Texte retenu:
______________________________
ENTRETIEN – Thierry Saudejaud, Secrétaire général de l’Unicef était à Grenoble, ce lundi 20 novembre à l’occasion d’une conférence organisée par l’Unicef Isère et la Ville de Grenoble : « l’exploitation des enfants, s’informer pour lutter contre l’indifférence ». L’occasion d’interroger ce spécialiste des atteintes aux droits des enfants dans le monde.
C’est dans le cadre du 28e anniversaire de la Convention internationale des droits de l’enfant que s’est tenue cette conférence de Pierrette Vu Van. L’anthropologue et responsable de terrain Unicef France reviendra mercredi 22 novembre à 18 heures dans les locaux de l’Unicef Isère, pour donner une deuxième conférence intitulée « L’Unicef au service des enfants dans le monde, témoignage de terrain ». Le public pourra également découvrir une exposition sur ce thème à partir de 14 heures.
Place Gre’net – Pourquoi organiser une conférence sur l’exploitation des enfants ? Quelle réalité cette expression recouvre-t-elle aujourd’hui ?
Thierry Saudejaud – L’exploitation par le travail, sexuelle, mais également dans les conflits armés, ce que l’on appelait autrefois les “enfants soldats”. Aujourd’hui, on parle plutôt d’enfants enrôlés dans des conflits armés car tous ne sont pas soldats. Certains servent d’esclaves domestiques et sexuels, sur le continent africain, mais aussi en Asie.
On estime ainsi que 250 000 enfants sont enrôlés dans des conflits, dont 40 % de filles. Ce sont des enfants qui partent dans des groupes ou des forces armées parce qu’une idéologie les pousse à s’engager ou parce que l’on fait miroiter de l’argent aux familles.
Thierry Saudejaud – Secrétaire général de l’Unicef France © Académie de Lyon
L’une de nos grandes préoccupations est naturellement celle de tous ces enfants qui se trouvent au cœur des conflits. On voit ce qui se passe en Syrie. Derrière le conflit armé, il y a une population qui souffre !
______________________________
Données fournies:
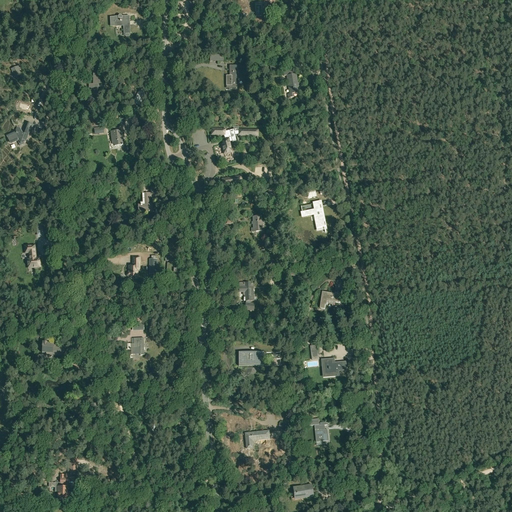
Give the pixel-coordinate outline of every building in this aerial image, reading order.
[(273,0),(263,0),(264,10),(269,10),(269,6),(274,6),(273,0)] [(124,36),(125,36),(125,37),(126,38),(129,38),(129,37),(129,36),(130,36),(129,17),(122,17),(122,16),(121,15),(119,15),(118,17),(115,18),(112,18),(111,19),(111,25),(112,27),(115,26),(115,27),(124,26),(124,36)] [(20,69),(19,66),(12,69),(16,78),(20,76),(18,70),(20,69)] [(229,76),(226,76),(226,86),(229,86),(236,86),(236,71),(238,71),(238,66),(229,66),(229,76)] [(96,87),(96,85),(102,85),(100,85),(100,68),(93,68),(93,69),(94,69),(94,85),(89,85),(89,98),(89,97),(97,97),(97,101),(97,87),(96,87)] [(288,68),(283,69),(284,76),(287,76),(290,94),(288,94),(288,98),(294,98),(293,94),(298,93),(296,83),(298,83),(296,74),(293,75),(293,71),(288,72),(288,68)] [(133,102),(139,105),(144,98),(138,94),(133,102)] [(32,106),(21,102),(18,109),(29,114),(32,106)] [(10,136),(7,138),(10,143),(15,141),(13,138),(17,137),(20,145),(26,142),(30,131),(34,133),(36,126),(29,124),(25,135),(22,133),(19,128),(17,127),(16,132),(9,135),(10,136)] [(212,129),(211,135),(224,136),(224,138),(222,139),(222,141),(223,145),(222,145),(224,154),(231,152),(229,143),(232,142),(232,143),(236,142),(235,136),(238,135),(238,136),(258,137),(258,131),(238,130),(238,132),(234,131),(234,130),(226,132),(226,129),(212,129)] [(123,140),(122,131),(118,131),(118,130),(115,130),(115,131),(111,132),(112,144),(114,144),(115,146),(125,145),(124,140),(123,140)] [(242,183),(241,176),(221,179),(222,186),(242,183)] [(142,194),(142,203),(140,203),(140,205),(138,205),(138,211),(139,211),(140,212),(149,212),(149,211),(153,210),(152,203),(150,203),(149,193),(142,194)] [(317,228),(324,227),(325,232),(326,232),(323,219),(322,219),(322,217),(323,216),(321,208),(320,209),(319,202),(314,203),(315,209),(303,212),(302,206),(301,206),(303,216),(314,214),(316,220),(315,220),(317,228)] [(264,222),(261,222),(261,217),(253,217),(253,232),(261,232),(261,225),(264,225),(264,222)] [(35,257),(34,246),(24,247),(24,254),(28,253),(29,260),(26,260),(27,268),(39,267),(39,259),(35,259),(35,257)] [(127,273),(127,274),(127,276),(128,277),(129,277),(129,279),(137,279),(137,272),(140,272),(139,258),(132,258),(132,267),(129,267),(129,273),(127,273)] [(167,263),(166,275),(177,276),(178,272),(177,272),(178,264),(171,264),(167,263)] [(244,301),(246,301),(246,303),(245,303),(244,310),(254,311),(255,304),(251,303),(251,301),(254,301),(254,296),(253,296),(253,283),(249,284),(249,283),(240,283),(240,287),(239,287),(239,292),(244,292),(244,301)] [(326,301),(340,303),(341,294),(337,293),(337,295),(322,292),(320,309),(325,309),(326,301)] [(134,344),(130,344),(127,344),(127,349),(131,349),(131,355),(132,355),(140,355),(140,356),(144,355),(144,338),(133,339),(134,344)] [(54,345),(54,344),(47,344),(47,343),(42,343),(42,353),(46,353),(46,357),(53,357),(53,356),(63,356),(63,348),(56,348),(56,346),(54,345)] [(312,360),(319,360),(318,350),(311,351),(312,360)] [(239,366),(280,366),(280,352),(239,352),(239,366)] [(326,375),(339,374),(339,372),(347,371),(346,362),(332,363),(332,360),(324,361),(324,364),(325,364),(326,375)] [(320,426),(315,426),(316,442),(328,441),(327,430),(325,430),(324,426),(327,425),(326,423),(320,423),(320,426)] [(252,441),(270,439),(269,431),(245,434),(246,449),(253,448),(252,441)] [(68,462),(68,472),(71,472),(71,475),(75,475),(75,472),(76,472),(76,467),(77,467),(77,462),(68,462)] [(55,483),(55,492),(58,492),(58,500),(67,500),(67,484),(68,484),(68,478),(67,478),(67,475),(60,475),(60,483),(55,483)] [(297,499),(313,496),(312,491),(311,491),(310,485),(293,488),(294,494),(296,494),(297,499)]
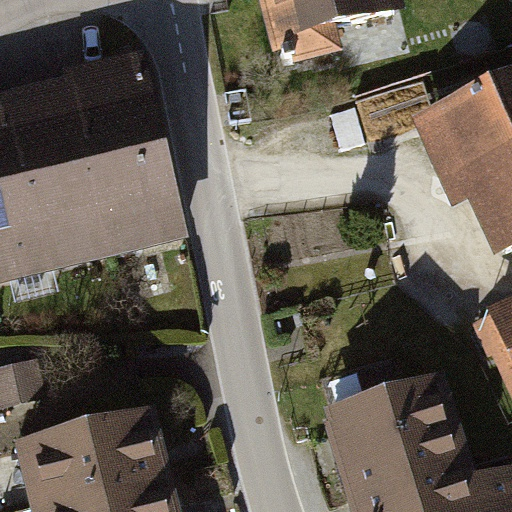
______________________________
Tâche à réaliser: D'après l'entretien sur l'exploitation des enfants, pourquoi parle-t-on aujourd'hui d'enfants enrôlés dans des conflits armés plutôt que d'« enfants soldats » ? Répondez en une à trois phrases.

Résultat final: On emploie plutôt cette expression parce que tous ces enfants ne sont pas soldats. Certains servent d'esclaves domestiques et sexuels, sur le continent africain mais aussi en Asie.